DROP TABLE some_junk;

CREATE DATABASE bootstrap;

\c bootstrap

CREATE TABLE some_junk (
  id         SERIAL PRIMARY KEY,
  trash      TEXT
);

CREATE TABLE some_stuff (
  id       SERIAL PRIMARY KEY,
  junk_id  INT REFERENCES some_junk (id),
  garbage  TEXT
);

INSERT INTO some_junk (trash)
SELECT repeat(a.id::TEXT, a.id) FROM generate_series(1, 5) a(id);

INSERT INTO some_stuff (junk_id, garbage)
SELECT a.id % 5 + 1, repeat(a.id::TEXT, a.id % 5 + 1)
  FROM generate_series(1, 50) a(id);

CREATE DATABASE test_a TEMPLATE bootstrap;

With these two tables in place along with a base set of sample data, we can run any number of verification steps before tearing it down and trying again. Let’s perform a very basic failure test by trying to insert an invalid relationship:

(cat </dev/null
\set ON_ERROR_STOP on
BEGIN;
INSERT INTO some_stuff (junk_id, garbage) VALUES (6, 'YAY');
ROLLBACK;
EOF
); test $? -eq 3 && echo "passed"

passed

the psql command reports an exit status of 3 when a script fails in some manner. We designed the script to fail, so that’s exactly what we want. In this case, our test passed and we can continue with more tests, or drop the test_a database completely if some of the tests sufficiently tainted the data. We don’t care about any of the contents, and in fact, should throw them away as often as possible to ensure a sterile testing environment.

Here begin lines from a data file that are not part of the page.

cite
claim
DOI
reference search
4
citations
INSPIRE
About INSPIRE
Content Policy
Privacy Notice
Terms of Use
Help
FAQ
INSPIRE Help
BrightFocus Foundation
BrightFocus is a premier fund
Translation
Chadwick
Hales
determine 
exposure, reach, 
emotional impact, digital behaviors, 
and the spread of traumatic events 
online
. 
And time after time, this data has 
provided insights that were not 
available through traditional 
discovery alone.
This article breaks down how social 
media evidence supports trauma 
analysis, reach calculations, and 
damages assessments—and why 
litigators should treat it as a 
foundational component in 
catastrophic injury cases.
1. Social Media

When it comes to development, we could use the contents of test_a to isolate some potentially dangerous set of code changes without affecting the main working data set in our development environment. Each developer can have their own playground on a shared server. We could even write a system to compare the differences between the main database and one of our forks, and produce a script to affect a migration. There are a lot of exciting use cases lurking here.

All of this does of course carry one rather glaring caveat: it’s not free. It takes time and storage resources to copy the contents of a template database. The larger the data set and count of objects, the more work Postgres must perform in order to initialize everything. If we have 100GB in the template database we’re basing further databases upon, we have to wait for that much data to be copied. Taking that into consideration, there’s probably an upper bound on how large a database can get before using it as a template becomes rather cumbersome.

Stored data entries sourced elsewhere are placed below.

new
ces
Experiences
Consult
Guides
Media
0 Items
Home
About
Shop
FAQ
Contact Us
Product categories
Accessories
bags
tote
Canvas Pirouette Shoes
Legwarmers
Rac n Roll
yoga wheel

On the other hand, Postgres is smart enough to realize data files themselves won’t be any different just because they reside in another database container, so it copies them wholesale. We don’t need to wait for index creation or any other high-level allocation command like we would if we were replaying a script. If we increase the row count of some_stuff to five million, filling the table takes 95 seconds on our test VM and consumes about 400MB of space. Creating a new database with it as a template however, merely requires about one second. This drastically increases iterative test throughput, provided we have such a contraption.

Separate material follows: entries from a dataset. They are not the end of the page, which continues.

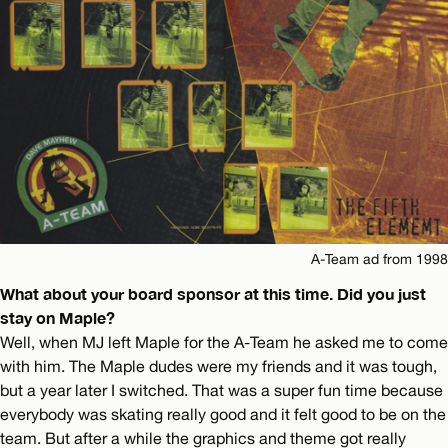
A-Team ad from 1998
What about your board sponsor at this time. Did you just
stay on Maple?
Well, when MJ left Maple for the A-Team he asked me to come
with him. The Maple dudes were my friends and it was tough,
but a year later I switched. That was a super fun time because
everybody was skating really good and it felt good to be on the
team. But after a while the graphics and theme got really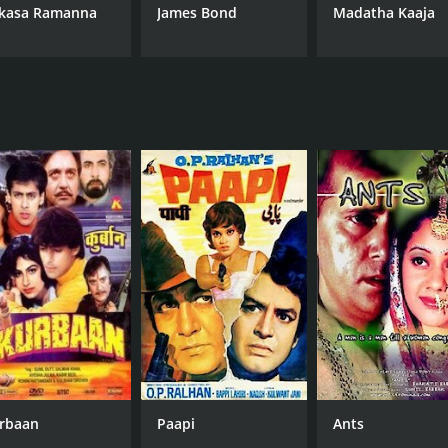
kasa Ramanna
James Bond
Madatha Kaaja
rbaan
Paapi
Ants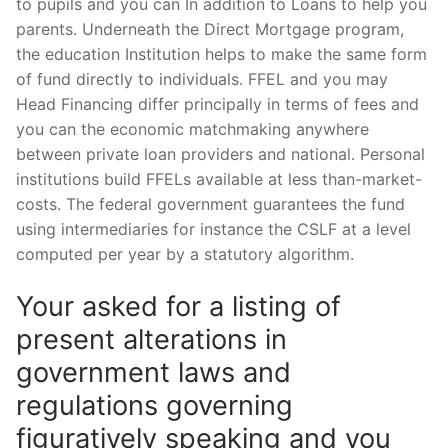
to pupils and you can In addition to Loans to help you
parents. Underneath the Direct Mortgage program,
the education Institution helps to make the same form
of fund directly to individuals. FFEL and you may
Head Financing differ principally in terms of fees and
you can the economic matchmaking anywhere
between private loan providers and national. Personal
institutions build FFELs available at less than-market-
costs. The federal government guarantees the fund
using intermediaries for instance the CSLF at a level
computed per year by a statutory algorithm.
Your asked for a listing of
present alterations in
government laws and
regulations governing
figuratively speaking and you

I almost never see this kind of usage in the wild, which is a huge shame. It’s not quite git, but we can version and branch our database contents to our heart’s content with templates. Imagine if we have a product that is distributed with a core data set. We could package a deployable binary extract by targeting the proper database for a specific application version, while still maintaining the entire product database history on our side.

Few database engines even have a mechanism for this kind of database cloning. Why let it go to waste?